Exercise goal:
The data is to be repeated exactly, with the images removed.

Supplied data:
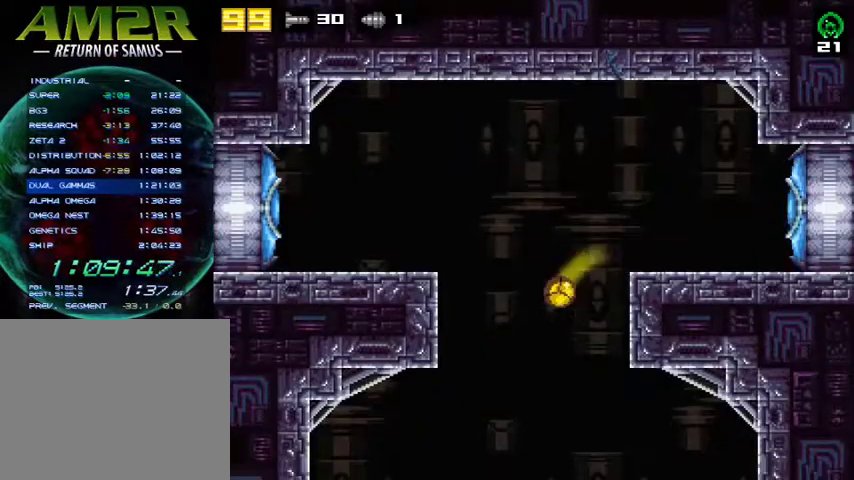
{"buttons": ["DPAD_LEFT"], "right_stick": "center", "events": []}
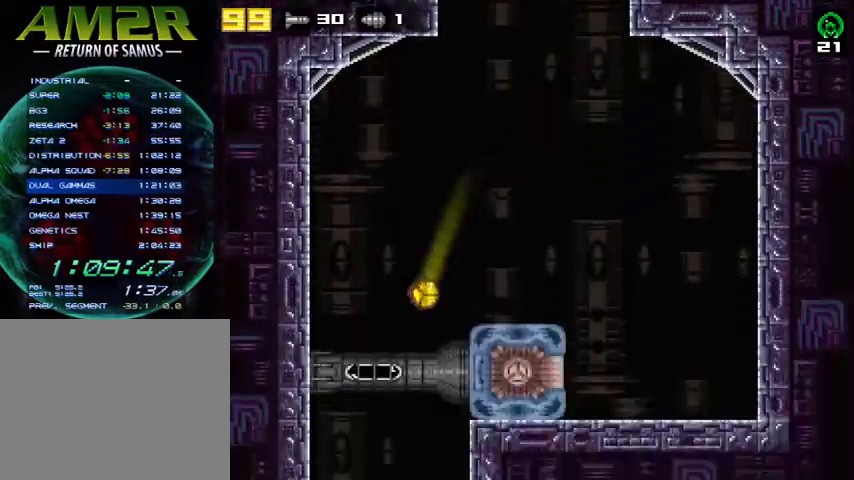
{"buttons": ["DPAD_LEFT"], "right_stick": "center", "events": []}
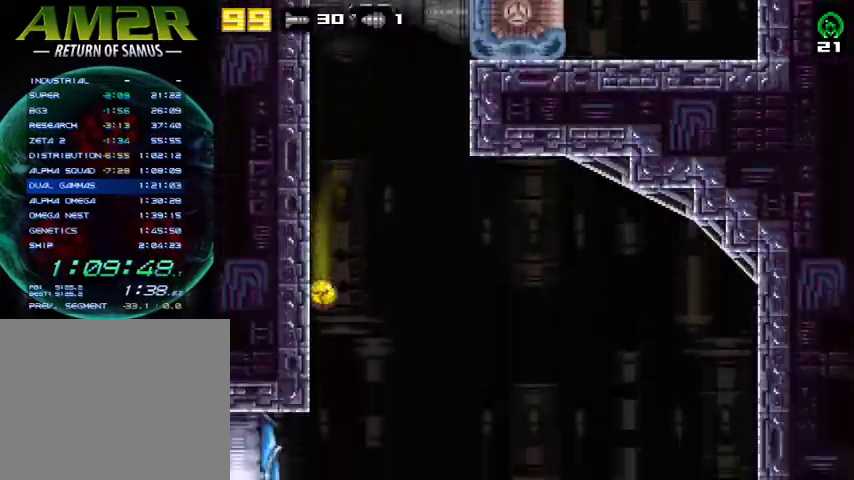
{"buttons": ["R2", "DPAD_LEFT"], "right_stick": "center", "events": [[333, "R2", "down"], [367, "SQUARE", "down"], [433, "R2", "up"], [500, "R2", "down"], [500, "SQUARE", "up"]]}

Answer space:
{"buttons": ["DPAD_LEFT"], "right_stick": "center", "events": []}
{"buttons": ["DPAD_LEFT"], "right_stick": "center", "events": []}
{"buttons": ["R2", "DPAD_LEFT"], "right_stick": "center", "events": [[333, "R2", "down"], [367, "SQUARE", "down"], [433, "R2", "up"], [500, "R2", "down"], [500, "SQUARE", "up"]]}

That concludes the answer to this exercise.